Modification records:
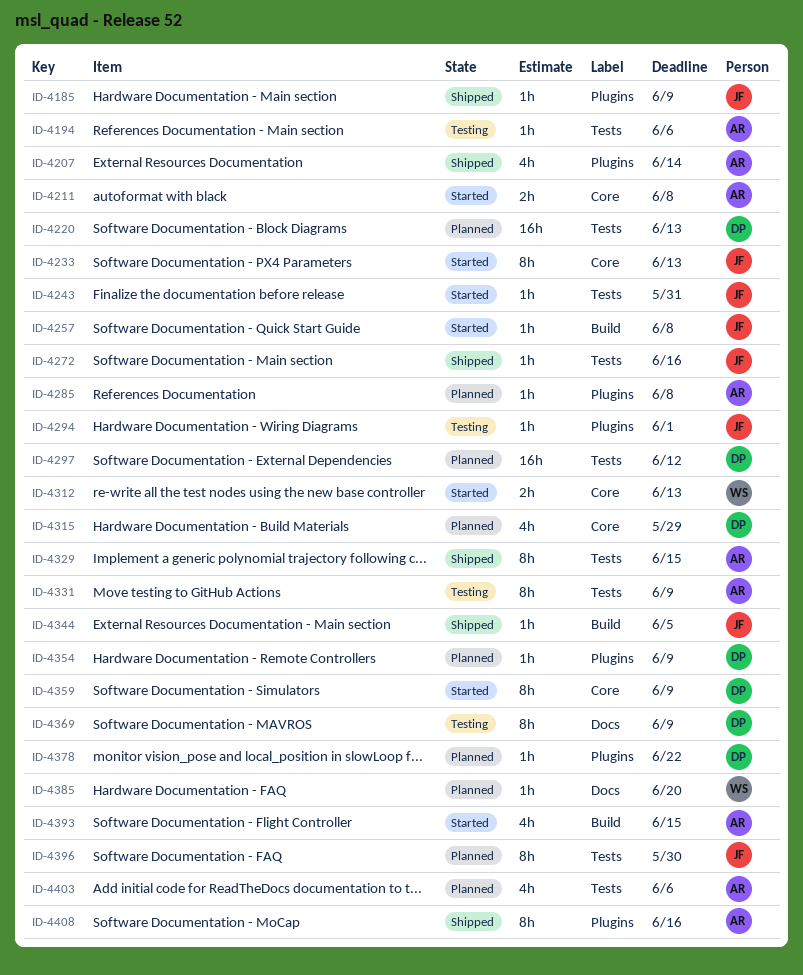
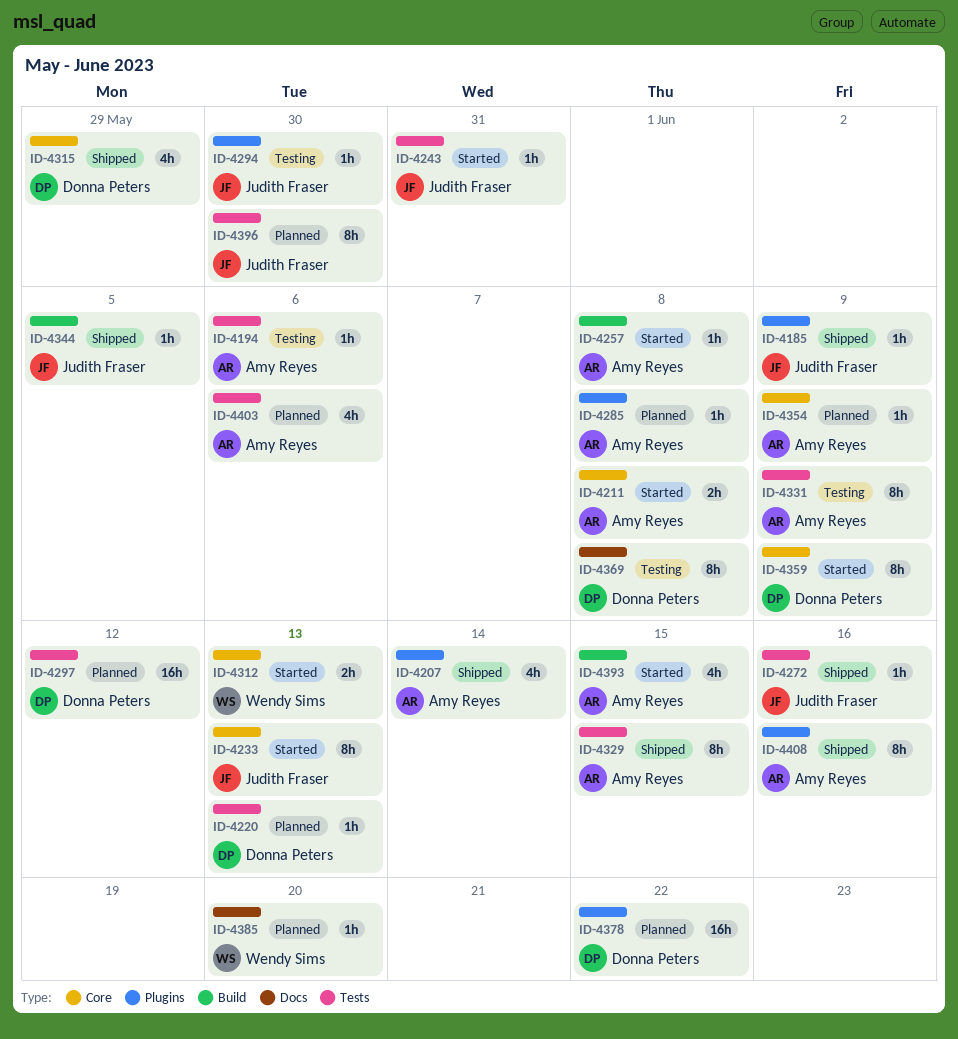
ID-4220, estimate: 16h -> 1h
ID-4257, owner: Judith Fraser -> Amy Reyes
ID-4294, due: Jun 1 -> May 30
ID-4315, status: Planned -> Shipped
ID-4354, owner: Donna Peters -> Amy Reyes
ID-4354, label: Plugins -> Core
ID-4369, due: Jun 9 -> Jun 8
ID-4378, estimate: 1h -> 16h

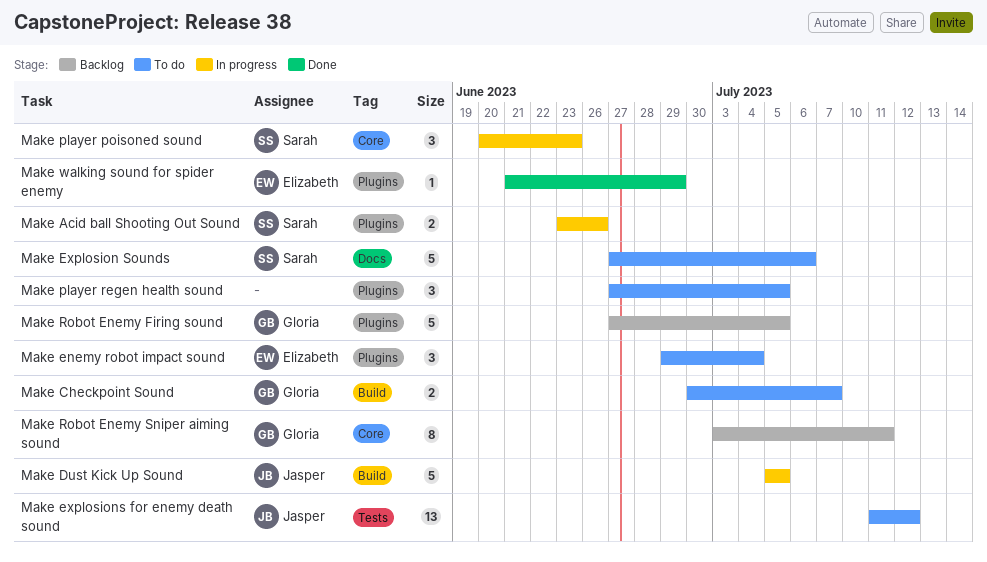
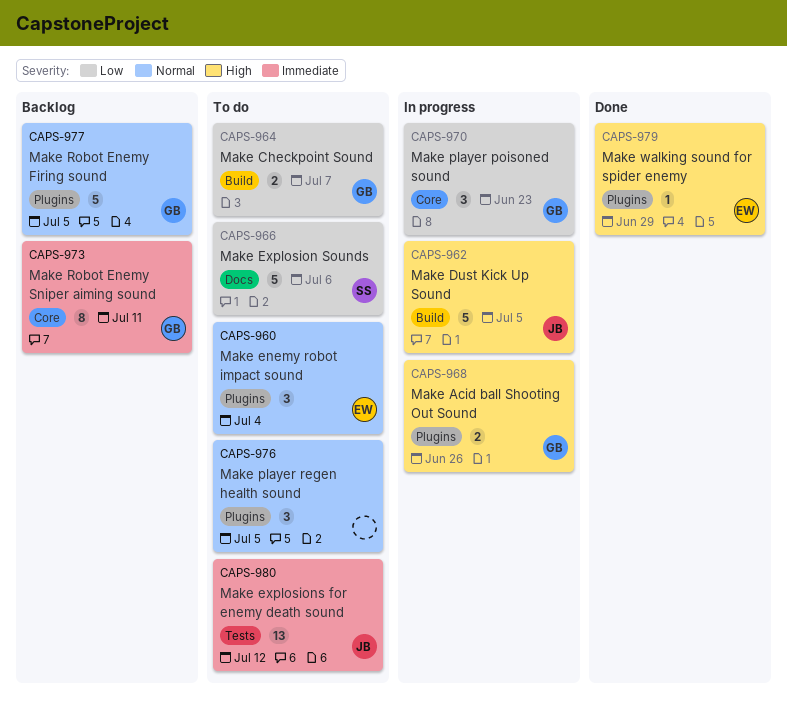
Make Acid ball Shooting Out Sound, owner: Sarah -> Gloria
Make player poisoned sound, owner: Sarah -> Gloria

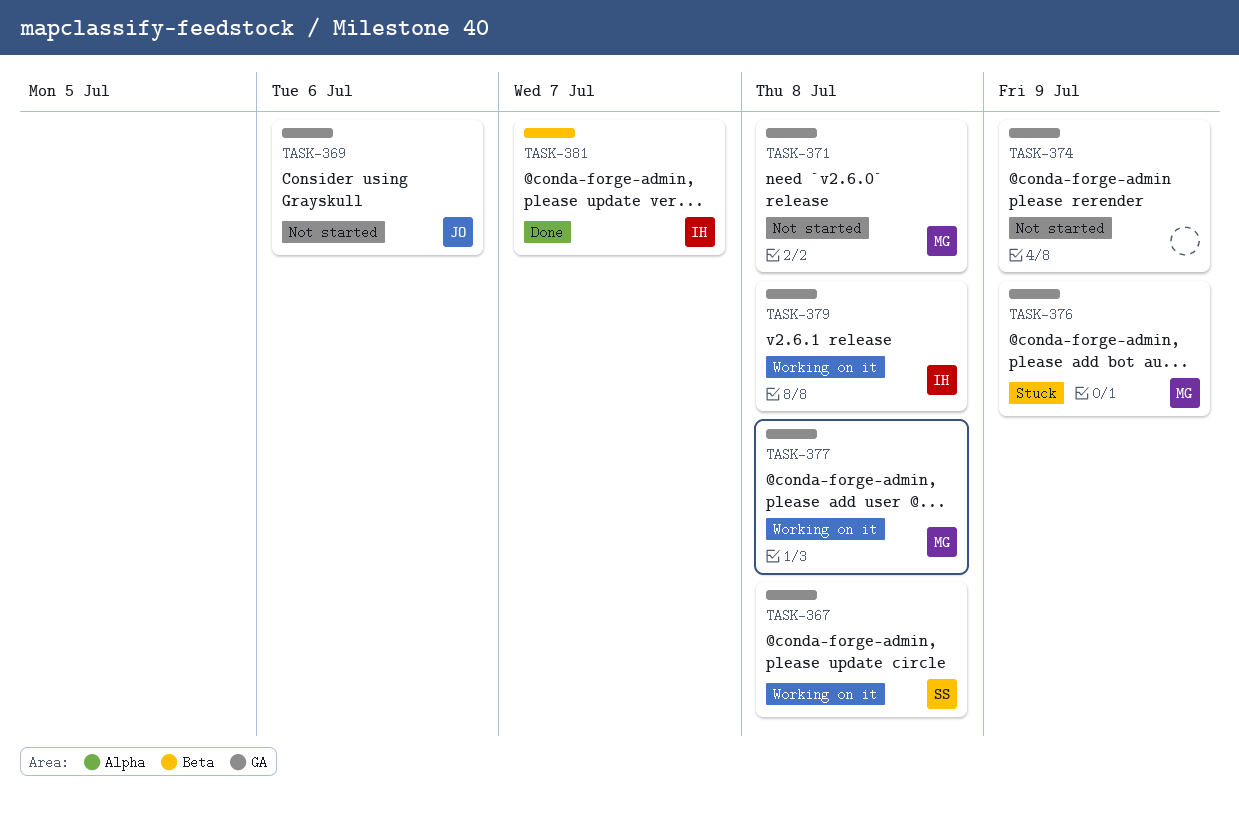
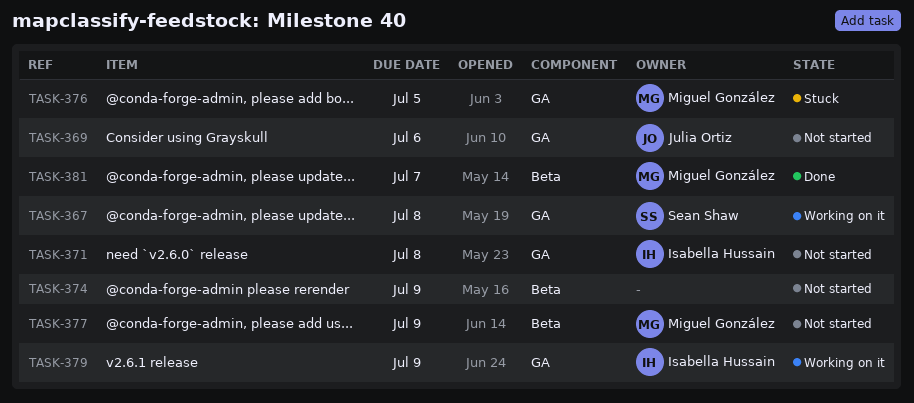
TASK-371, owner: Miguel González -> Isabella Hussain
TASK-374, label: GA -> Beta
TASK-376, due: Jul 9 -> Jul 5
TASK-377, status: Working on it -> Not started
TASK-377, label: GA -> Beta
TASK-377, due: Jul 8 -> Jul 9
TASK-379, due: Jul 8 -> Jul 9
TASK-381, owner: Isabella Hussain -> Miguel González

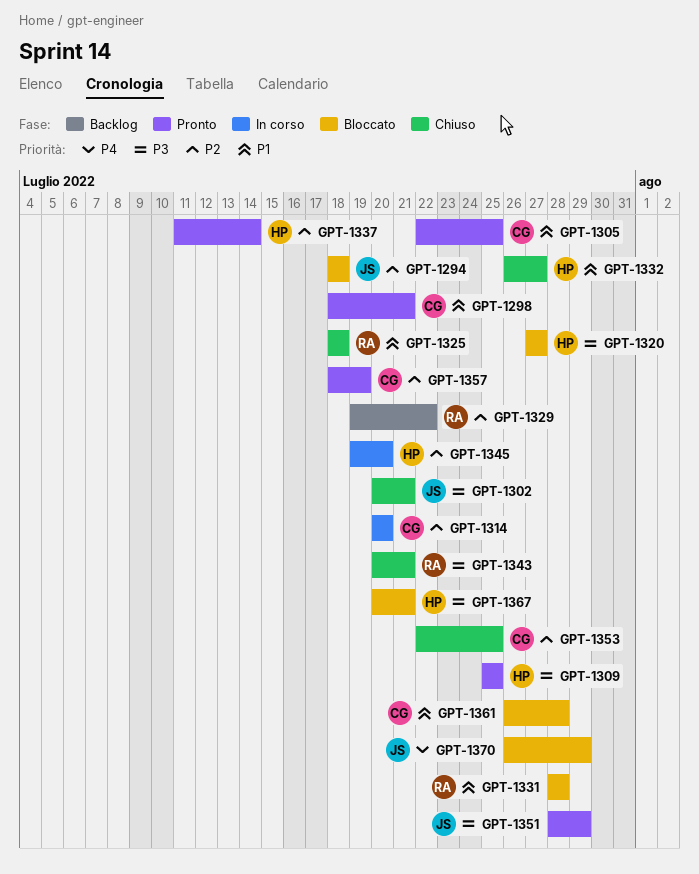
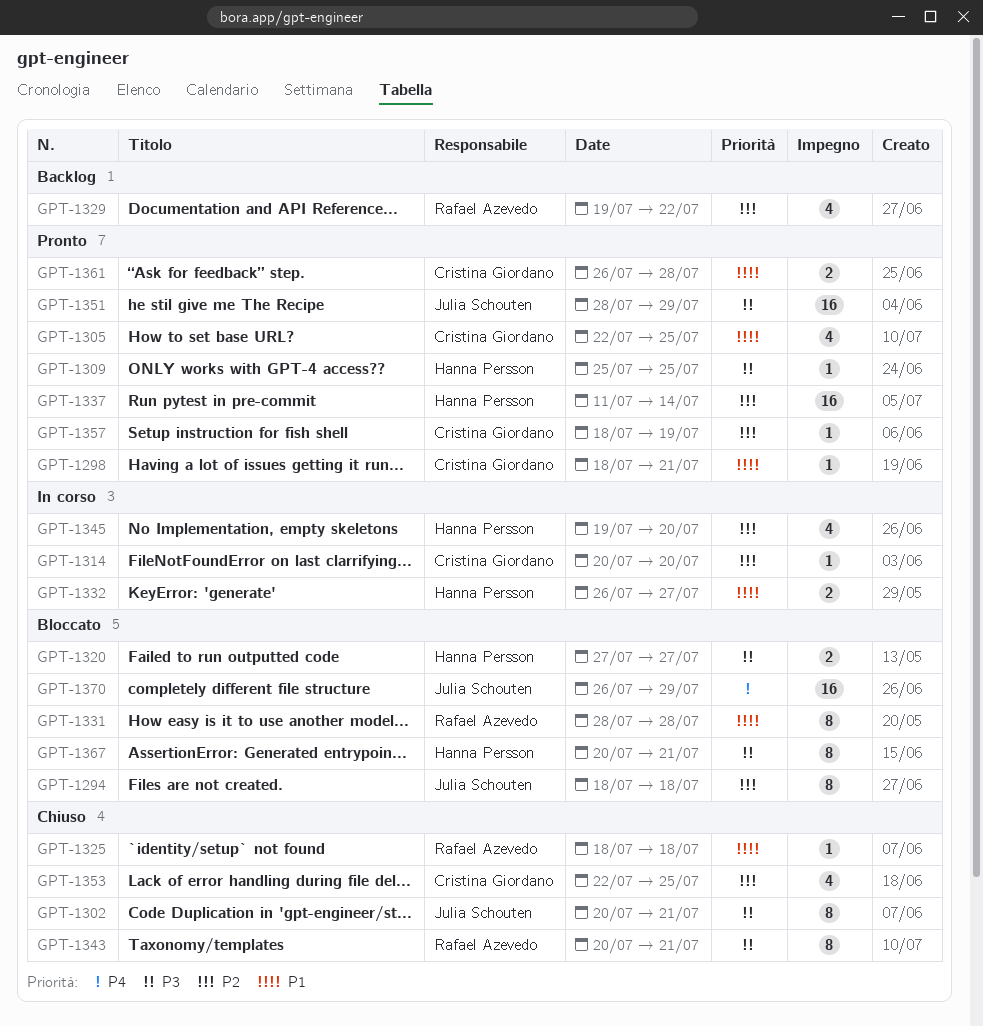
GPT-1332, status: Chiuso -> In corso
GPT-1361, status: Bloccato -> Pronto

[Work to be completed] Find how many lines contain "TASK" in the data. Write that number and nothing else.

[Answer space] 8